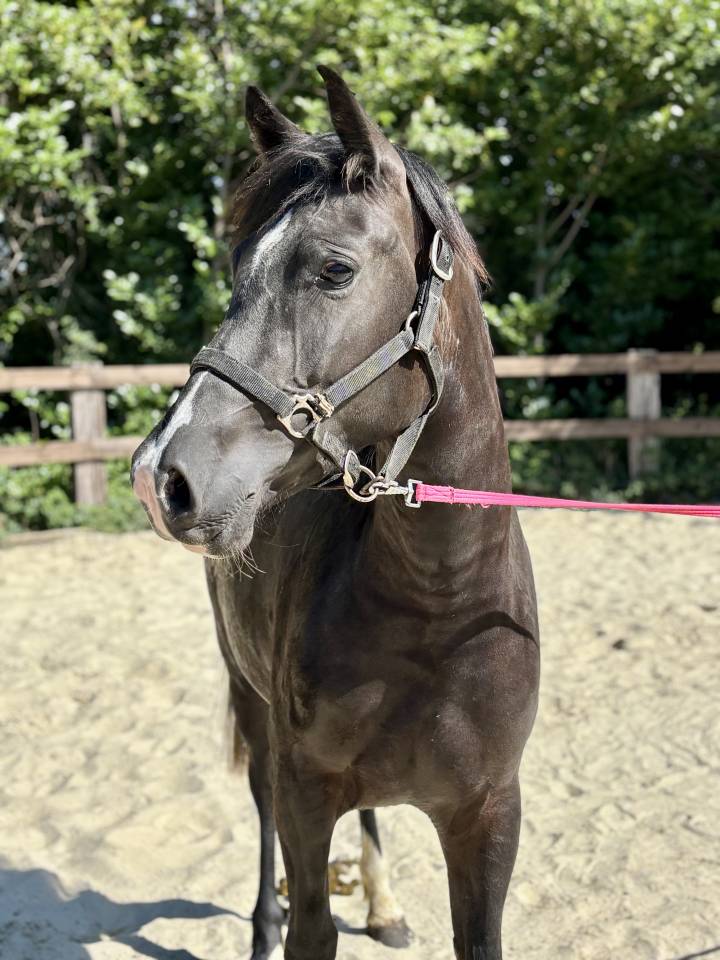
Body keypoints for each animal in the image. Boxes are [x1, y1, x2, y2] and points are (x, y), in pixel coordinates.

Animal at [131, 65, 540, 960]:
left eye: (335, 270)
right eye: (238, 269)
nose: (159, 477)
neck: (438, 606)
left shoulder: (490, 816)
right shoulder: (304, 791)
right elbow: (310, 921)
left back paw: (383, 902)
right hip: (251, 706)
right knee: (258, 808)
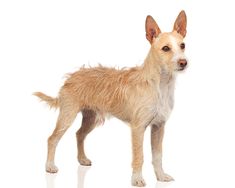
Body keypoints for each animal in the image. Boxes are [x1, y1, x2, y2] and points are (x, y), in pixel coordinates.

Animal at [34, 11, 187, 187]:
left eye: (182, 45)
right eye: (166, 48)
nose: (183, 62)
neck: (159, 83)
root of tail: (71, 78)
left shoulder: (159, 127)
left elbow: (158, 155)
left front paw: (161, 176)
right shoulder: (138, 128)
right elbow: (139, 156)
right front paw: (137, 179)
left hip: (90, 118)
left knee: (79, 134)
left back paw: (82, 159)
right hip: (67, 115)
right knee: (52, 139)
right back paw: (49, 166)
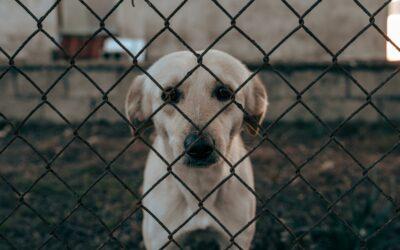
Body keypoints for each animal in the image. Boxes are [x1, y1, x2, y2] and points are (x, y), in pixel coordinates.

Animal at [125, 49, 268, 249]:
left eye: (224, 92)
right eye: (169, 95)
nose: (199, 147)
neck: (200, 186)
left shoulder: (236, 238)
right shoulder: (162, 239)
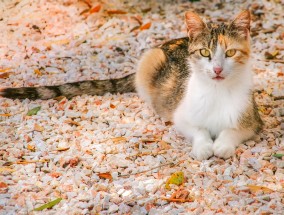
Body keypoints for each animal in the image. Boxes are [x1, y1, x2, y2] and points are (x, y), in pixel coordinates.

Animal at [0, 10, 262, 161]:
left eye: (230, 53)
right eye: (205, 52)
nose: (217, 69)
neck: (217, 92)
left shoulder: (252, 121)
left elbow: (232, 130)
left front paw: (222, 145)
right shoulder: (181, 115)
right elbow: (197, 130)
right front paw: (204, 146)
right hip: (149, 61)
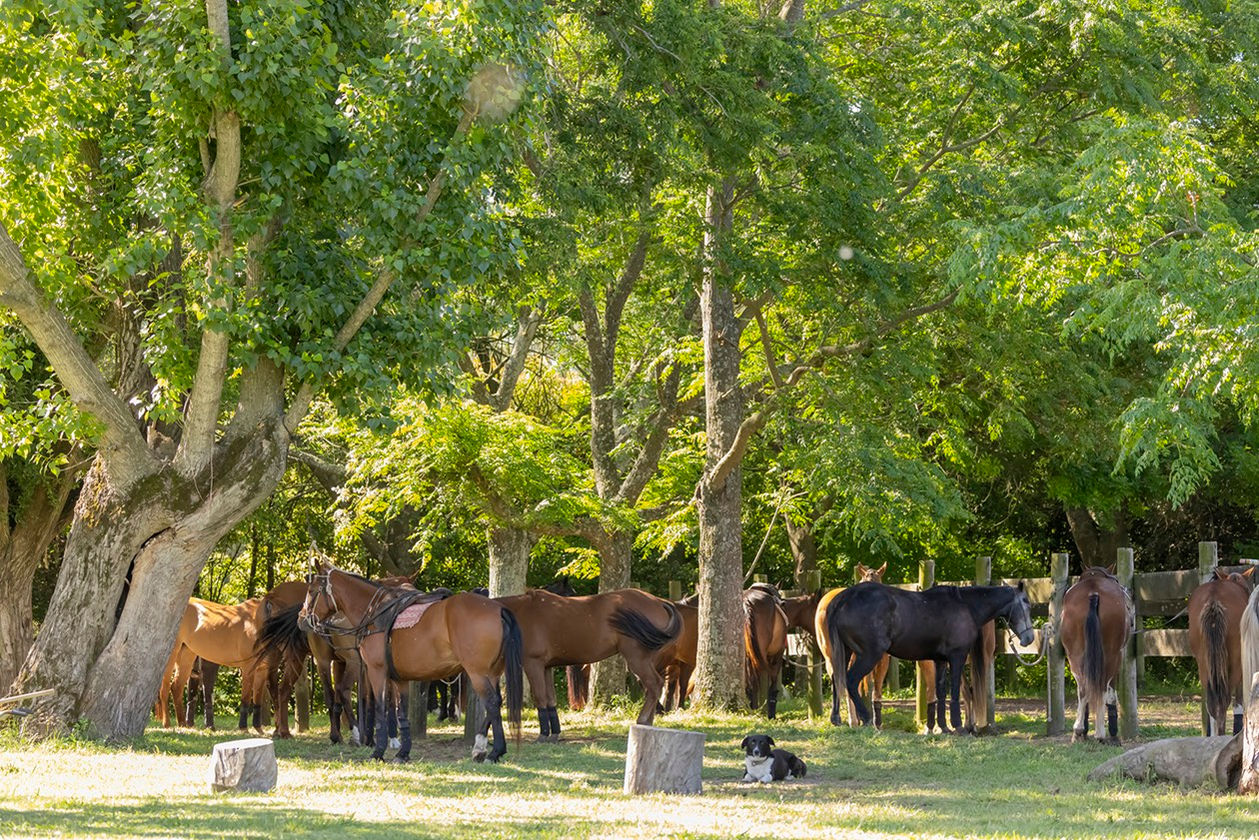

•••

__INSTRUCTIONS FOR THE TASK__: Copy out each line of the material above that holds the word "back".

__FINISHED TASK__:
left back paw: (383, 902)
left back paw: (82, 159)
right back paw: (49, 166)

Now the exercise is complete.